Children were the easiest because they wandered around without telling people where they were going. And old people too, whom no one cared about; those came next. Javed really liked those because they made such huge books, and those books did smell good, oh yes. Young, single people were also manageable; in one of his previous villages Javed had on a good day taken two young girls at a time. The most important thing was to make sure that no one saw them on their way in. With kids, some game or the other could be invented, and they were easy to bribe.
He felt his nostrils itch, and something flow down them. He rubbed his nose against his upper arm and examined his shirt. It showed a blotch of red. Things inside must have been wrapping up, then.
He pushed open the door and dragged himself in where the girl was lying on her side, her face hidden by her loosened hair, her limbs limp on the concrete. Beside her was a yellow book opened to the last page, and just as he took a step closer the back cover rose and closed around it. Another book had been written; another addition to his collection. Not a very big one because she was just a child, but big for her age, he thought, twisting his head around to look at the thickness of the book.
He kicked her in the ribs, just to make sure. Not a squeak came. Continuing to bob his head to the tune, he knelt down and took the corpse onto his shoulder. Yes, my dear, he thought, if you want to be in a book, if you want to live forever, it will ask you for your soul. Did I not mention that?

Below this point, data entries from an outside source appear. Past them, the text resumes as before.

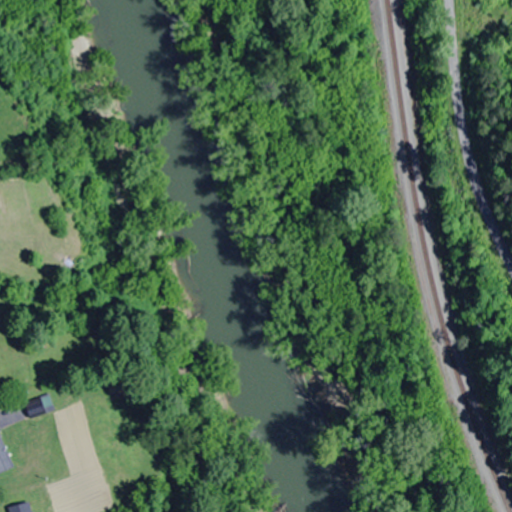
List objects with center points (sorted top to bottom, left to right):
road: (463, 142)
river: (221, 256)
railway: (430, 260)
building: (37, 410)
building: (5, 457)
building: (20, 508)
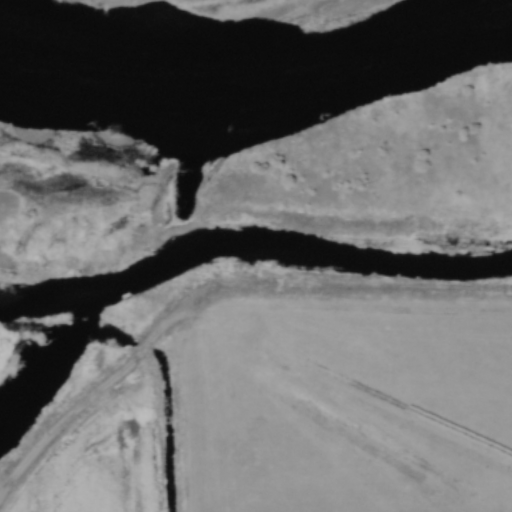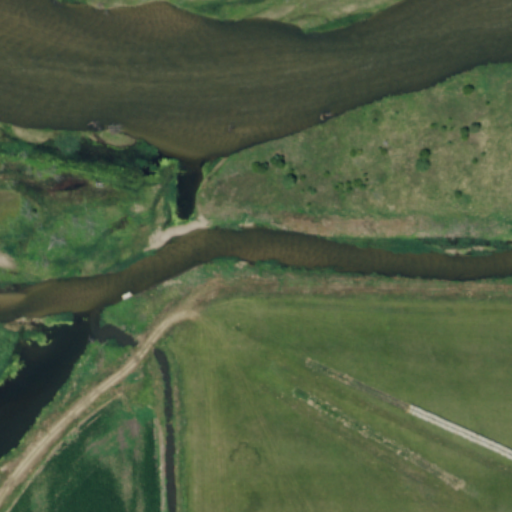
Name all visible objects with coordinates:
river: (254, 78)
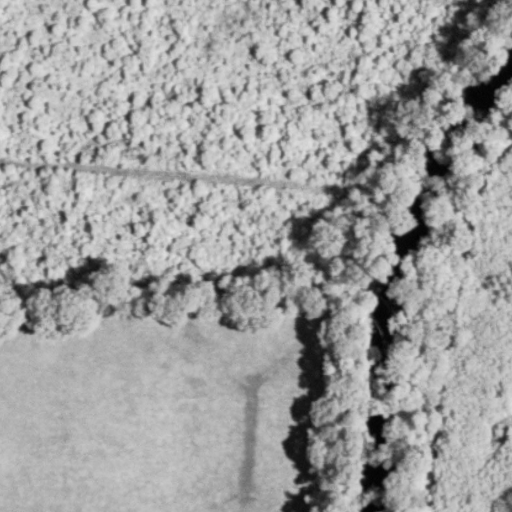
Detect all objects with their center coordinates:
river: (390, 266)
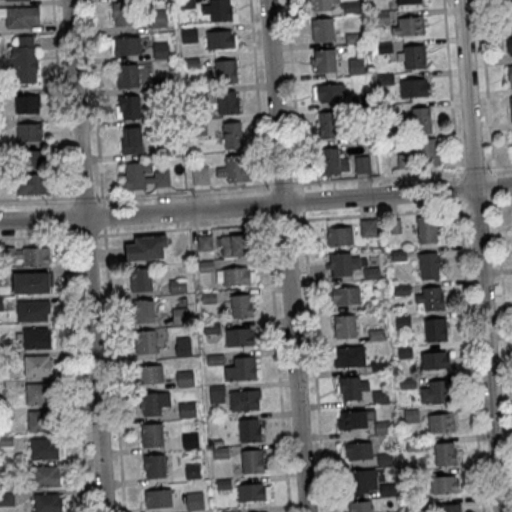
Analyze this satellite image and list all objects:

He giggled, then burst into laughter. He did not know how long he laughed for, but by the time he was finished the phonograph was quiet. All he heard now was the sound of rain. And the sound of his nose-blood gushing out every time he snorted. He cleaned his greasy hands with her skirt.
At the door he stopped. He turned with a grunt, balancing himself with the crowbar in one hand, and looked at the book – new, shiny, inviting. Oh, for anything to just sit down and read that book right now. To hell with this girl. He almost threw her off his back, but just then his eyes flickered. Tonight her mother would come asking for her. He would have to have his story ready. Yes, the book would be there. The corpse had to be taken care of. For a minute he silently cursed the book for taking just souls and leaving the bodies behind. Such inconvenient, meddlesome things, bodies. Then his eyes went to the new book and he softened. A warm glow washed over him, and he smiled.
‘I will come back for you, baby,’ he said.
* * *
The next morning at 6:30 A.M., Lachi the washerwoman, while untying her bundle of clothes by her stone on the bank of the Godavari, saw the swaying body of a ten-year-old girl a few feet upstream. She was dressed in her soaked school uniform, her face was hidden under water, and her hair spread out like tentacles, dancing. Her left arm seemed to be buried inside the soil, which kept her anchored against the current. Lachi pulled her sari up to her knees and waded into the water, and upon turning her over, she recognized who it was.
Her friends said they saw her at the school gate. Her father said he could not pick her up because he had to stay back in the field. Satyam said he saw her go in the direction of the big neem tree. Subbai said he was not at the neem tree that evening because none of the card-players were in the village. Javed Bhai said he had come out of the library once to see her skip along past the neem tree in the direction of the river. He said he had beckoned to her to come in but she had waved to him and run along.
No one else had seen her. But that was enough to guess what had happened. Sahitya had gone to the river in the evening. It had rained. And the riverbank was slippery on such nights, and the current was strong – sometimes too strong even for trained swimmers, let alone a ten-year-old girl.
The Godavari had claimed her. That was the only possible explanation.